**Esercizio A**
Rispondi alle seguenti domande sul testo dedicato ai fornitori degli azzurri su pista:
(i) Quali corone anteriori comprende la versione Sei Giorni?
(ii) Quali rapporti provavano alcune ragazze in allenamento a Montichiari?
(iii) Quale range di rapporti offre la linea Advanced?
**Esercizio B**
Prosegui il testo dedicato ai fornitori degli azzurri su pista a partire dalla sua ultima frase.

**Testo di partenza**
Fornitori degli azzurri su pista

In occasione della nostra visita alla nazionale italiana su pista avevamo notato che alcuni componenti erano marcati da Miche.
«La nostra collaborazione con la nazionale italiana riguarda alcuni componenti – esordisce Paolo Bisceglia – che sono le guarniture complete di movimento centrale e gli ingranaggi, le catene e i pignoni, sia nella versione normale che nella versione Sei Giorni, che è quella con i rapporti più alti, vale a dire le corone anteriori che vanno dal 59 al 63».

Ampio range di rapporti

Rapporti che per i comuni mortali sembrano “mostruosi” ma che i ragazzi e le ragazze della pista spingono regolarmente, cercando l’equilibrio più vantaggioso con i pignoni posteriori. Proprio a Montichiari avevamo potuto vedere come alcune ragazze provassero in allenamento rapporti come il 61×14 o il 57×13. La scelta cambiava in base al tipo di lavoro che dovevano sostenere e anche in base alle sensazioni di ognuna. Proprio per questo motivo Miche rifornisce la nazionale italiana sia con la linea Sei Giorni che quella più standard Advanced che ha un range di rapporti che va dal 44 al 58.

**Materiale fornito**
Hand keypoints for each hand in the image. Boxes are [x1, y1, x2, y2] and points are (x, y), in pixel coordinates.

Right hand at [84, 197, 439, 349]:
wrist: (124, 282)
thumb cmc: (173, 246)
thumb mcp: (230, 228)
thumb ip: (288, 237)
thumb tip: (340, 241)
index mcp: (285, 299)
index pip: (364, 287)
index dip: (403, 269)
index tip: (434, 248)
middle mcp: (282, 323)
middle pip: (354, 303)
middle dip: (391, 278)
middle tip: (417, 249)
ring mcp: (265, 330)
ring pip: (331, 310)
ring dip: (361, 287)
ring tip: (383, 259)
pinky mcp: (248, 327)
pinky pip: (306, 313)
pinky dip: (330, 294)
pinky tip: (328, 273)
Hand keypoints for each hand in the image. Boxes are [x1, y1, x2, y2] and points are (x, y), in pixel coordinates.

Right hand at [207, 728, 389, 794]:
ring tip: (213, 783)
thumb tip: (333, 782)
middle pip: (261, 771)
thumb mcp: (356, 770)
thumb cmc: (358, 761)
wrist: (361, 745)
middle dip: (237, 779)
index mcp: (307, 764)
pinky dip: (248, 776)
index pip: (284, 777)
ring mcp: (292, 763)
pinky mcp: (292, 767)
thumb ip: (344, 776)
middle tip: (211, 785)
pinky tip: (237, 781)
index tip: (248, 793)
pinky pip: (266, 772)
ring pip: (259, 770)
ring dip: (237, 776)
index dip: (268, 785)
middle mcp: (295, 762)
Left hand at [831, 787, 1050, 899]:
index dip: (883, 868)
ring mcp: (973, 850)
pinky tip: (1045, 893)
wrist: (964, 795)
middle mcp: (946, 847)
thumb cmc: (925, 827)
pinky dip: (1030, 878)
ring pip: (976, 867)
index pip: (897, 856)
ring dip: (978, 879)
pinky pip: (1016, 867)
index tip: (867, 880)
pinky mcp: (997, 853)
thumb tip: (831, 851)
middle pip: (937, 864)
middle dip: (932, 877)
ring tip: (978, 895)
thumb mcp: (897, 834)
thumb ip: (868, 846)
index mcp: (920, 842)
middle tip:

**Risposta finale A**
(i) Le corone anteriori dal 59 al 63.
(ii) Rapporti come il 61×14 o il 57×13.
(iii) Un range che va dal 44 al 58.

**Risposta finale B**
La catena Miche per la pista con uno spessore maggiore
La catena Miche per la pista sono più spesse rispetto a quelle per la strada

Catene particolari

Anche sul piano delle catene la pista richiede delle caratteristiche particolari, infatti lo spessore è superiore ai 9 millimetri, mentre per una catena da strada sempre prodotta da Miche e compatibile con Shimano a 11 velocità, siamo a 5,5 millimetri. Paolo Bisceglia ci ha anticipato che: «In ottica 2021 stiamo lavorando ad un nuovo tipo di catena, che stiamo sviluppando proprio in questo periodo». Anche se abbiamo insistito per farci dire qualcosa di più, da Miche non vogliono svelare troppi dettagli di questa nuova catena. Ma le novità non finiscono qui.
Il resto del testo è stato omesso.